We show the world our brilliance. From the outside, we absolutely shine. 

 

 

 

And then there's our inner world. A world that feels messy and is fraught with struggle.

 

In that world there is all sorts of stuff. There's a non-stop critic who comes up with arguments and a slew of evidence to prove, once and for all, you are NOT ENOUGH. Not smart enough, pretty enough, skinny enough, not enough of a success.

 

Or worse, that you are broken, because you ____________________. 

 

But DO NOT, under any circumstances, let anyone know, because they will judge. And that, my friend, is worse than death. So stiff upper lip, and deal with it. Alone. 

 

The great tragedy of the role we play is that it prevents us from reaching out and asking for what we need.

 

But the truth is none of us has a perfect shine.

 

We ALL have our something, "big" or "little". And it is hard for us. 

 

It just is. 

 

Largely because we make it out to be so much worse in our heads.

 

We create such a pressure cooker of added tension when we keep it all bottled up and bubbling around.

 

Once we reach out, all that added tension is released.

 

Not only that, reaching out opens the flood gates for others to reach out, as well. And the collective pressure cooker, that we all live in starts to equalize.

 

There is a collective sigh of relief.

 

I witnessed this recently when a gregarious woman I know reached out to our tribe. Despite what I know to be true, I believed the shininess that is her role. I had no idea she was struggling. Or, wrapped up in my own stuff, I didn't even take in the cues.

 

She mustered her tremendous courage, and through her fear and trepidation, led by the belief that hers was a stigma-laden issue, she let us know what was going on for her.

 

And then she did one better, she asked for help.  

 

Whatever fears that were rolling around in her head about judgment were released almost immediately as nearly EVERY OTHER person in the group, responded:

 

Yep. Me too/variation on the theme. I'll be there.

 

There was no shock.
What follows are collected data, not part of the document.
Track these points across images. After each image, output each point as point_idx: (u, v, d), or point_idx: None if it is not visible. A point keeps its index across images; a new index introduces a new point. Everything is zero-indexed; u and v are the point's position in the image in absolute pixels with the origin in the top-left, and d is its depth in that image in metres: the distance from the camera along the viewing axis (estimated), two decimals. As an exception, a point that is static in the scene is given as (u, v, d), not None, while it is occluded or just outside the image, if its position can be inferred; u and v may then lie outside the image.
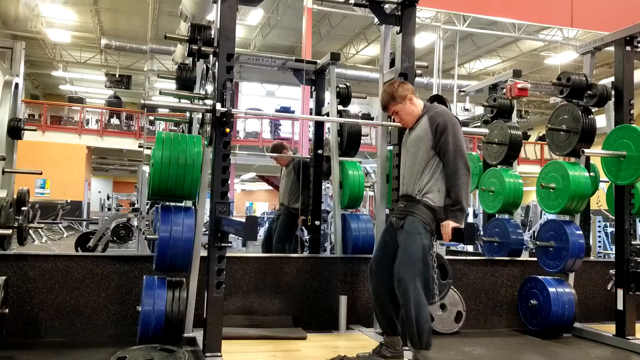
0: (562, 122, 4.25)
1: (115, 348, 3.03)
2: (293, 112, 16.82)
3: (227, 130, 2.99)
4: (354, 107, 17.19)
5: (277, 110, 16.31)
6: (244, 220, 2.64)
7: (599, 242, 9.06)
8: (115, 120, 19.30)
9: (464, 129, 3.15)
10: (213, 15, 4.97)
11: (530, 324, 4.18)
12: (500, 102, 4.96)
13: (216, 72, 3.05)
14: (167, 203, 3.36)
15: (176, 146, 3.17)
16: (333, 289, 3.95)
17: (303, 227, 4.93)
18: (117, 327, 3.51)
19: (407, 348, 3.24)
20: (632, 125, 3.88)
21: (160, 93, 3.92)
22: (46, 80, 23.46)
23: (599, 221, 8.91)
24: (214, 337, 2.95)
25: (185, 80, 4.13)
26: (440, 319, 4.07)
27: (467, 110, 13.77)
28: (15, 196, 4.18)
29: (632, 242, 3.98)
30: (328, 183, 5.00)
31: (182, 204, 3.45)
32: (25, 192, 4.23)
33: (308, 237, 4.81)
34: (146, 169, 6.76)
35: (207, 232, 3.16)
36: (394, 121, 3.51)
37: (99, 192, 23.15)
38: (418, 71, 3.50)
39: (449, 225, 2.76)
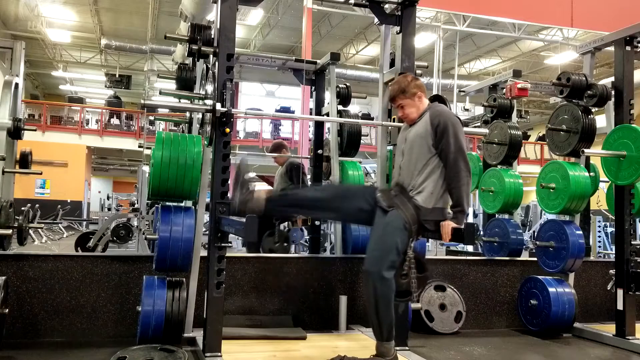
0: (562, 122, 4.25)
1: (115, 348, 3.03)
2: (293, 112, 16.83)
3: (227, 130, 2.99)
4: (354, 107, 17.19)
5: (277, 110, 16.33)
6: (243, 220, 2.64)
7: (599, 242, 9.07)
8: (115, 120, 19.31)
9: (464, 129, 3.14)
10: (213, 15, 4.97)
11: (530, 324, 4.19)
12: (500, 102, 4.96)
13: (216, 72, 3.05)
14: (167, 203, 3.36)
15: (176, 146, 3.17)
16: (333, 289, 3.95)
17: (303, 227, 4.93)
18: (117, 327, 3.51)
19: (406, 348, 3.26)
20: (632, 125, 3.88)
21: (160, 93, 3.92)
22: (46, 80, 23.46)
23: (599, 221, 8.92)
24: (214, 337, 2.95)
25: (185, 80, 4.13)
26: (440, 319, 4.07)
27: (467, 110, 13.78)
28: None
29: (632, 242, 3.98)
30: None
31: (182, 204, 3.45)
32: (29, 153, 4.27)
33: (308, 237, 4.80)
34: (146, 169, 6.77)
35: (207, 232, 3.16)
36: (394, 120, 3.52)
37: (99, 192, 23.16)
38: (418, 71, 3.50)
39: (448, 225, 2.76)
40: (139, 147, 11.47)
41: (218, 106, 2.91)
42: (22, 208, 4.27)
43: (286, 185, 5.14)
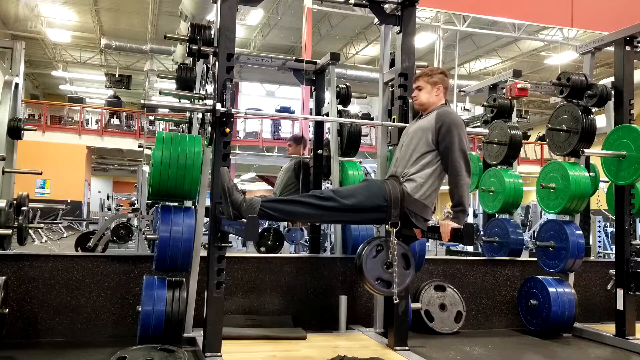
0: (562, 122, 4.25)
1: (115, 348, 3.03)
2: (293, 112, 16.83)
3: (227, 130, 2.99)
4: (354, 107, 17.18)
5: (277, 110, 16.33)
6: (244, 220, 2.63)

No judgment.

 

Instead, there was awe in the face of her courage.

 

What her vulnerability allowed us to do was to see her, hear her, value her through additional layers and added richness.

 

We all have our something.

 

Her vulnerability allowed us all to witness our own humanity and breathe a giant sigh of relief in the knowledge that we are not alone in our struggles.  

 

Whatever it is that we are dealing with, the struggle is what it is to be human.

 

At the most profound level, it allowed us to connect. And in that connection we tap into a source of energy that is far greater than we are as individuals.

 

When we are plugged into that, we are simultaneously at peace and energized.

 

We are at our best - both compassionate and inspired. 

 

We are in awe.

 

It is precisely our messiness that connects us so deeply.

 

It gets us to that sublime place of peace and energy, compassion and inspiration.

 

And awe.

 

The practice is to get comfortable with it.